Supplied text:
--- BEGIN ---

As well as demonstrating the vehicles during the last mile, Autonomous Warrior will also develop capabilities in surveillance which will greatly improve the effectiveness of long-range and precision targeting by service personnel.

The exercise is the result of a large collaboration between the British Army, Royal Navy, Royal Air Force, US Army, MOD, Dstl and around 50 industry participants.

George Allison
George has a degree in Cyber Security from Glasgow Caledonian University and has a keen interest in naval and cyber security matters and has appeared on national radio and television to discuss current events. George is on Twitter at @geoallison

20 COMMENTS

  1. Great, but I bet these vehicles still take the same manpower to operate than what we currently use, I would get great if this capability cut out the need for large numbers of forces personel to operate and instead increase the numbers of our front line personel…

  2. I’m just waiting it see if anything actually gets ordered.

    RN and RAF have had these autonomous trials and years go by and nothing results from them until the next ” appraisal” and lump of cash to industry, comes along. And the wheel goes round and round.

    On the RLC side this stuff should augment manpower not be an excuse to remove it.

    • We have to have them and we have to keep laising with industry, funding it and pushing innovation otherwise they will stop and focus efforts elsewhere. Whether we purchase anything or not is irrelevant. We need them to keep pushing until something game changing comes along. This is literally DSTLs job.

      • Precisely. It’s pointless testing such equipment finding they are not yet ready so cancelling all development, that makes no sense at all and ignores the fact that most new innovations go through a series of hurdle crossing before becomng truly useful. Alternatively putting them into operation before they reach truly useful capabilities is costly and short sighted, freezes development and will in many cases hinder or prevent the technology ever reaching the potential they offer. That is usually less constructive than delays to useful technology.

  3. I think the military is struggling to figure this part out. Its great if the operator is a thousand miles away performing high altitude reconnaissance etc, but the tech has become so affordable and miniaturised now, defence contractors have been marketing them at defence shows for years now where they can take off from an APC to do recon in urban environments which is great, but does it run the risk of separating the operator from their local environment where they start to rely less on their own senses? (Maybe I’m just over thinking it).
    I do think they will transform how the infantry and navy work in the next 10 years though unless we want to get left behind.

  4. Not sure why people are talking about “operators” given the excersise is called “Autonomous Warrior”.
    Surely this implies they are all autonomous and don’t require human operators, otherwise they’re just ‘remotely control’ devices; which have been available for decades.

    • Good point, in my head I’m thinking if these are targeted for the final mile resupply role, they are still going to need a pilot/driver of some description unless they plan to have a high rate of failure. Certainly if supplied by road, if by air then maybe something along the lines Amazon is developing would be possible.

--- END ---

Dataset excerpts:

--- BEGIN ---

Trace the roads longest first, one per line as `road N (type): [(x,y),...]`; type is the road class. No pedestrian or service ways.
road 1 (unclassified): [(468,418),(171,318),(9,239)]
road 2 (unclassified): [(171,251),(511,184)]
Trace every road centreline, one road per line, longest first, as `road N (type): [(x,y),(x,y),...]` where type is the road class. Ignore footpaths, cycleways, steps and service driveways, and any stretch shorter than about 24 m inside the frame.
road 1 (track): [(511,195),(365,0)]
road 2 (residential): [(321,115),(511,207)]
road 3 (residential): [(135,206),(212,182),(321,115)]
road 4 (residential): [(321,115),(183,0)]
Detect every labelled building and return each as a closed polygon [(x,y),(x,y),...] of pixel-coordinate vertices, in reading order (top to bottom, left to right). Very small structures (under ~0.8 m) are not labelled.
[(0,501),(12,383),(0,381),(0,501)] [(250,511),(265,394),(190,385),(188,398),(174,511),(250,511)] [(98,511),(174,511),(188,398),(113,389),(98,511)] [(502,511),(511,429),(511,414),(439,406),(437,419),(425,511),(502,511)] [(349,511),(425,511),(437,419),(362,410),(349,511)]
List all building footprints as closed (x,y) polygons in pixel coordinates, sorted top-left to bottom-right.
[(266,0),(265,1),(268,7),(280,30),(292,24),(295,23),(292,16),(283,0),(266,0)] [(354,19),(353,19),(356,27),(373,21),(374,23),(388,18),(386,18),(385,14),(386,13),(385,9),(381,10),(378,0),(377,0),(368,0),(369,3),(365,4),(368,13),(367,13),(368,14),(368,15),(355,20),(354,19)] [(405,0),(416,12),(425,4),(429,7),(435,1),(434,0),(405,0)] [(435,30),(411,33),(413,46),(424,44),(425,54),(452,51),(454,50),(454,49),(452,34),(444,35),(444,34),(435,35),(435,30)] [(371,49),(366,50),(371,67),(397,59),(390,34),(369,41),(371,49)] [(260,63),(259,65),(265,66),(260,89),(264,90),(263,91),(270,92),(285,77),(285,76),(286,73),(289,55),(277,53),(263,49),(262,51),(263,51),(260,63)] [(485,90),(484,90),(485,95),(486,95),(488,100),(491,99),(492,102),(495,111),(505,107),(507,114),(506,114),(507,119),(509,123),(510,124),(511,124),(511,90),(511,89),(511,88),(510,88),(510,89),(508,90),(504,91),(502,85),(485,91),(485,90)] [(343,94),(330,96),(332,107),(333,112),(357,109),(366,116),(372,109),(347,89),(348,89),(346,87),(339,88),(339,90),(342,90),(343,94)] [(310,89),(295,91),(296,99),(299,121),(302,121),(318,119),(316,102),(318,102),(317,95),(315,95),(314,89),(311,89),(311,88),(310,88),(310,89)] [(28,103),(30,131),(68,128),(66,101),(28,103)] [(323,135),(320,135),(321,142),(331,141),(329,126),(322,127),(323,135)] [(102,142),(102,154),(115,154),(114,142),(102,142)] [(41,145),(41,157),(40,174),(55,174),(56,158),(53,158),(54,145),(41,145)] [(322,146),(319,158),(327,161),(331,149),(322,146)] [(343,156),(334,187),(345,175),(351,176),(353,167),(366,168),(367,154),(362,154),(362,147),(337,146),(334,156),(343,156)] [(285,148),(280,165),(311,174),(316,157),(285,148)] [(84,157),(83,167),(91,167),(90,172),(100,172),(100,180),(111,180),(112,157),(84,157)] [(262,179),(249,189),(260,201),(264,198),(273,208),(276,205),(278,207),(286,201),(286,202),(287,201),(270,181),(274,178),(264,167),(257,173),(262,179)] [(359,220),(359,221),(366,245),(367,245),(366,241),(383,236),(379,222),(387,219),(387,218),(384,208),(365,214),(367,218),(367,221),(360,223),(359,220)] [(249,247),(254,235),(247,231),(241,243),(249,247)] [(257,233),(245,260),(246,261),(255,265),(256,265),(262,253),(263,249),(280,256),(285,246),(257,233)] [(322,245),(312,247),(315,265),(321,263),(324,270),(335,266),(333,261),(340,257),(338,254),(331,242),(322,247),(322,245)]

--- END ---

What you should do: Extend the text on the Autonomous Warrior exercise, starting after its last sentence. The data have no connection to the text on the Autonomous Warrior exercise.

Reply:
      For recon I just don’t see how a drone would work off algorithms if it is scanning an urban area. Maybe its because I’ve watched too much Terminator and wouldn’t want that technology developed in case its next command is to automatically lock on and engage a target which would be a much simpler command to program.

      • I think this is a combination of autonomous and remote control. Certainly much supply work could be carried out autonomously after an initial learning phase. Recon would no doubt have a greater remote aspect to it but I think finding the balance amongst other things is part and parcel of studies like this in real world scenarios. Think this will take years to get a trie conceptual handle on and no doubt re learnt during any early conflict phase as usual.

      • The US already has autonomous military helicopters that can take off and land themselves from the back of escort vessels (eg MQ-8 Fire Scout); the technology is in advance of what Amazon has.
        The battlefield is going to be more challenging than an urban environment, but given we will have self-driving cars avalailable within 5 years, I’d expect it won’t be long before autonomous vehicles can handle cross-country/ off-road driving too.
        It would be interesting to known if Boston Dynanics are taking part ?

        • Sean I guarantee the Army will ensure they are each commanded by an Officer with at least a dozen helpers. As for the RAF I see plenty of new berths for wing and group commanders. God bless them.

  5. What I don’t get is although it takes the risk to rlc personnel out of the equation, it doesn’t stop the resupply getting shot up or disabled, which would probably result in a response and perhaps an ambush. Wouldn’t low flying or low observability drones do the supply job better?

  6. I have no idea if the comment I just wrote posted or not so here it is again. Apologies if it becomes a duplicate.

    Just to open up peoples minds about how far autonomous robots are advancing take a look at the Boston Dynamics Spot and Atlas linked below. Still lots of issues to address such as how much energy/duration can be built into some of these solutions but they are tackling some quite impressive obstacles now.

    www dot youtube.com/watch?v=wND9goxDVrY
    www dot youtube.com/watch?v=LikxFZZO2sk

    • Indeed I was thinking the same thing.

      Separately in response to a comment above I am not clear how a drone large enough to carry useful replenishment loads is going to be less vulnerable than autonomous ground vehicals. Though in honesty it’s what testing and trials like this will no doubt attempt to fully evaluate.

  7. The West’s reluctance to deploy armed autonomous weapons will increasingly work against us, China has no such scruples.

    The US navy has turned its UCAV program into a tanker program and while Russia works on autonomous T14 tanks we work on sending bottles of water to an FOB.

    We really need to energise our autonomous weapons program, we can leverage our world leading AI capability to protect the nation. We need an Taranis derived UCAV and submarine hunting USV and UUV’s that can be deployed by T26. Lastly the army needs something armed with anti tank weapons and a heavy machine gun that can be rolled into Latvia on mass should the Russian’s be daft enough to Attack.

    Autonomous logistics are a good idea but the tech being developed by the car industry will likely do the job without the military intervening.

  8. Recent conflicts highlight the potential limitations of autonomous weapons however. We are a long way from the day they can operate effectively in the complex environments of recent wars where enemy combatant and innocent bystander are intermingled and hard to differentiate. That still needs human intellect and IMO will do for a long time to come.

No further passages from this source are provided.